I try to have a spray motion that is like a machine, so I don't think it's a paint thickness issue. Could it be product contamination? Something suspended in the paint? Could I be contaminating it somehow? Like I said, this only happens when I spray Resistant. This just baffles me.



From contributor O:
Everyone thinks you need to load a panel with primer to have a build to sand. This is true to a certain point! Some spray primer with a #12 -154 tip in a box coat pattern. This is always wet when you try to sand because of the film thickness that needs to dry. Try this on your next paint job. Spray uncut Clawlock catalyzed at 10%. The tip you're going to use is a #6-154. Your pump pressure will be 52 lbs and your air will be 22lbs. Spray a box coat and let flash off.

Example: If I have a rack of doors and drawers, I will spray the entire rack with a box coat. When I'm done I return to the first door that was sprayed and spray a second box coat. These will surely powder when sanded the following day. By spraying wet on wet, you're letting the bottom coat semi-cure or exhale under much less mill thickness. This is why you can get the build and a fully cured product to sand. If you dump and run, it's harder for the coating to exhale under so much mill thickness. You will also notice especially if you're spraying poplar that the primer is not as opaque and covers more. Lots of people just blow and go and the reason they're getting crinkling is because the primer was dumped on and is not fully cured due to what I described above. Apply the Resistant the same way and you'll notice the opaqueness will also disappear from your top coat.



From contributor O:
The next time you have to do a recoat over Resistant, try this. Sand and scuff all product.
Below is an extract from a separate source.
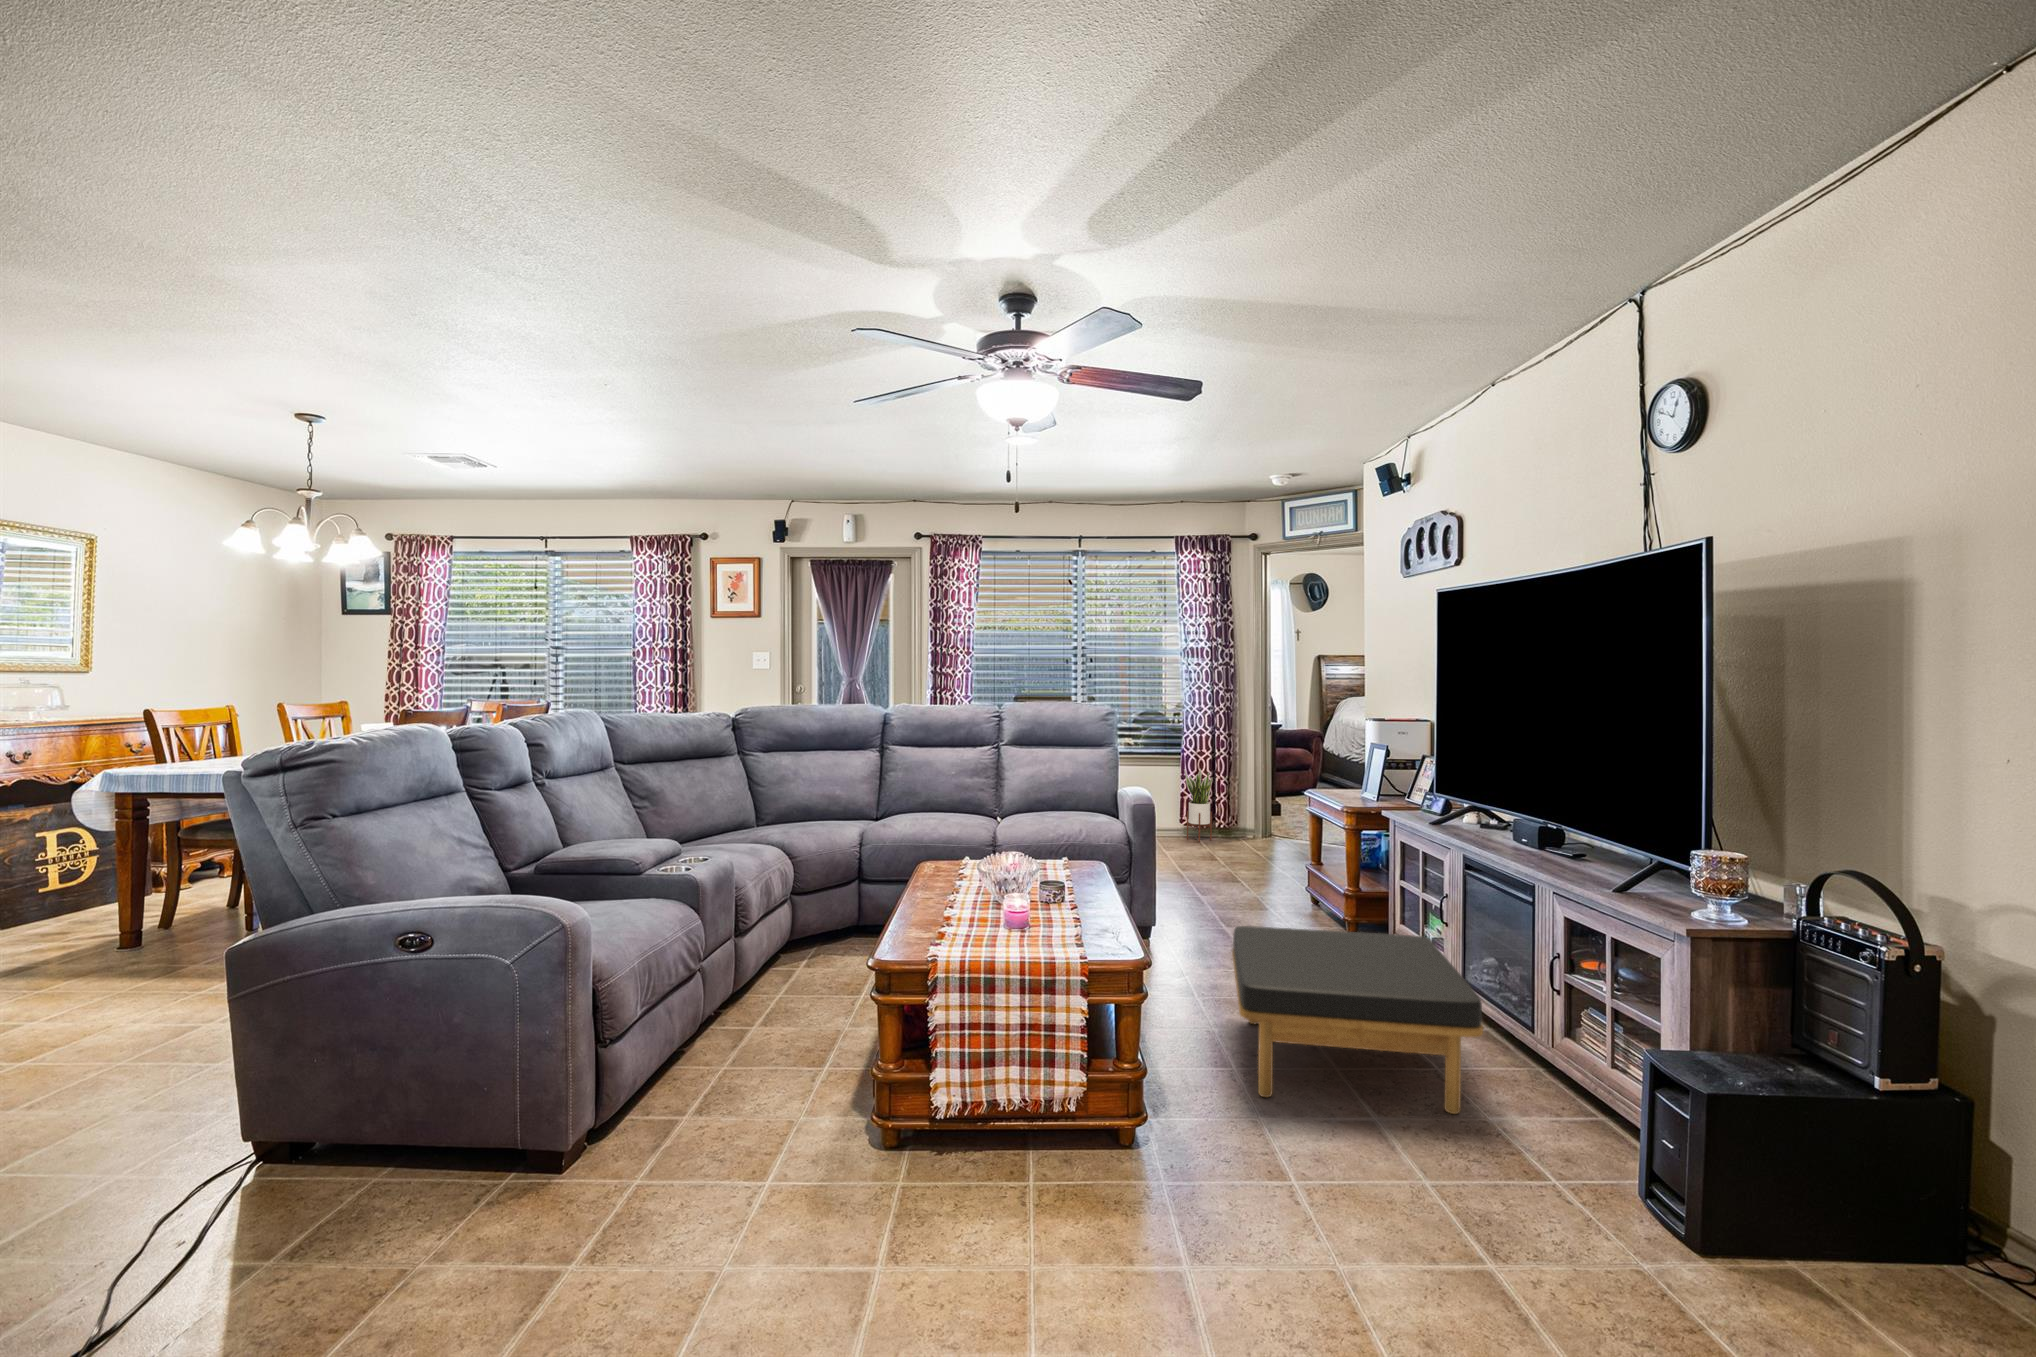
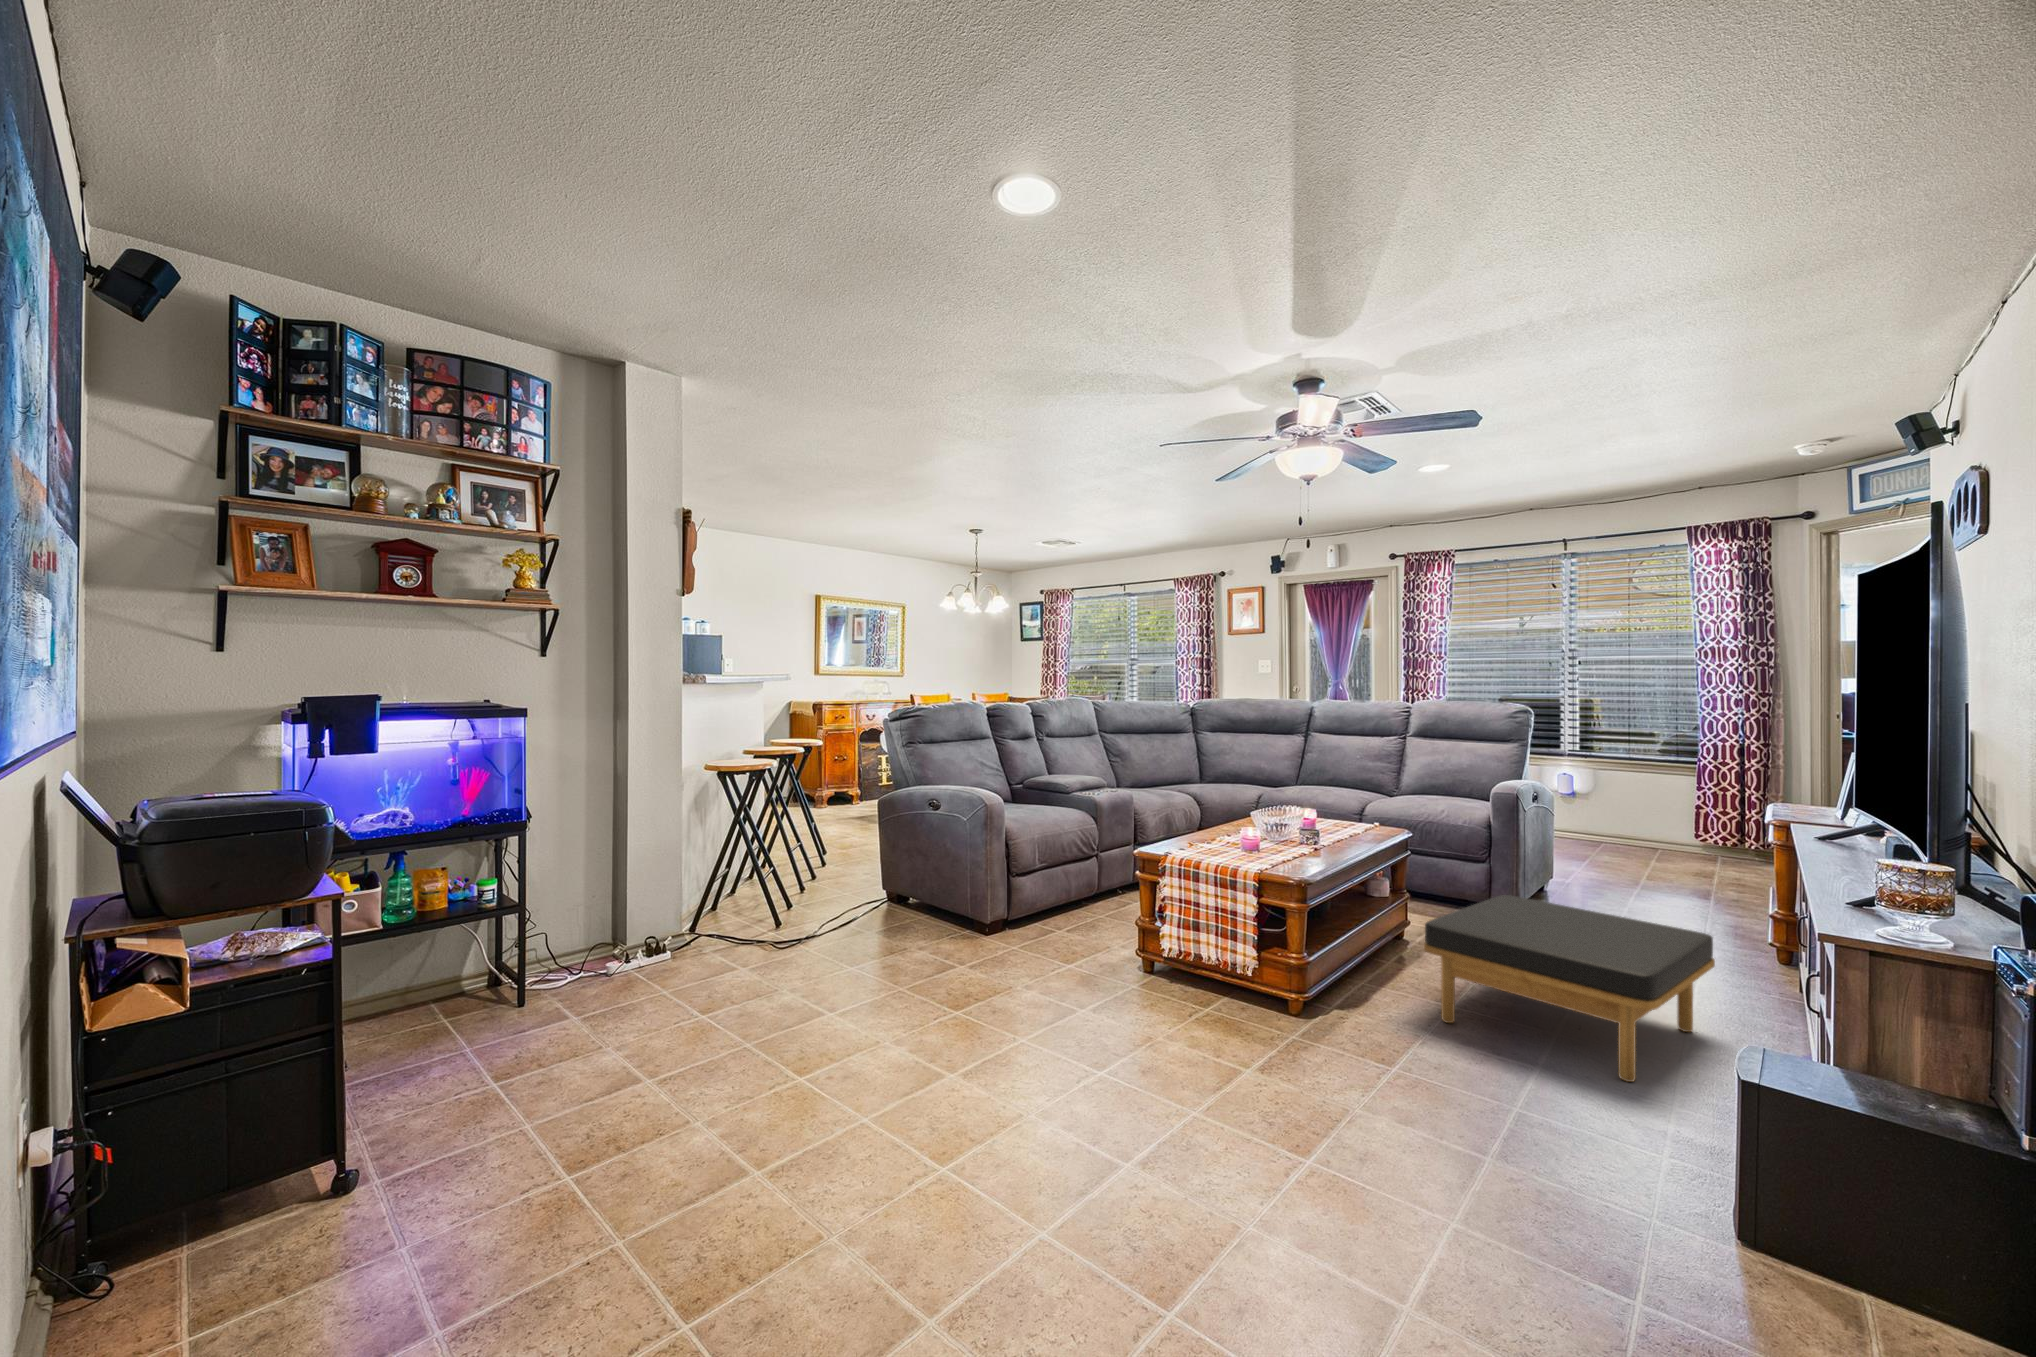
potted plant: present [1184,769,1212,842] -> none [1690,778,1733,860]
Spray with water white vinyl 1 pass catalyzed at 1%. Let dry overnight and scuff the next day. Apply Resistant at a normal mill thickness. This will eliminate any problem if you need to respray. If you're worried about crinkle before you spray Resistant, this will insure success.


From contributor O:
This is my finishing schedule for paint and glaze. Day 1 whitewood sand all cabinets, doors, drawers, and molding. Spray all 2 sided parts with primer on 1 side. Spray all cabinets and molding with primer. 6.5 hours for sanding and 3 hours for spraying primer. Day 2 spray 2nd side of all 2 sided parts. Sand cabinets and molding. 1 hour for spraying primer, 4.5 hours for primer sanding, and 3 hours for top coat on cabinets. Day 3 sand all 2 sided pieces and spray 1 side top coat. Scuff and glaze all cabinets and molding. Vinyl all cabinets. Spray 1 side of doors 1.5 hours. Sanding primed doors 4.5 hours. Scuff, glaze, and vinyl 5.5 hours. Day 4 scuff all cabinets and top coat. Topcoat 2nd side of doors. 3 hours for cabinets and 1.5 for top coat on the doors. Scuff and top coat molding 1 hour. Day 5 glaze and vinyl 1 side of doors. Glaze and vinyl 2nd side of doors 9 hours. Day 6 scuff and top coat 1 side in the am and 2 side in the pm. 10 hours to include drying time. Without drying time would be 2 hours in the am and 2 hours in the pm. The other 6 hours would be whitewood sanding on the next job. Total on the job would be 54 hours over 5 days. I don't know if this is fast, but I very rarely have a customer complain that things take too long and that includes polyester and polyurethane high gloss wet look finishes.


From contributor G:
I am more accustomed to a high production shop environment where only finishing one kitchen in a day is considered slow. If your customers like what you do, there is no problem.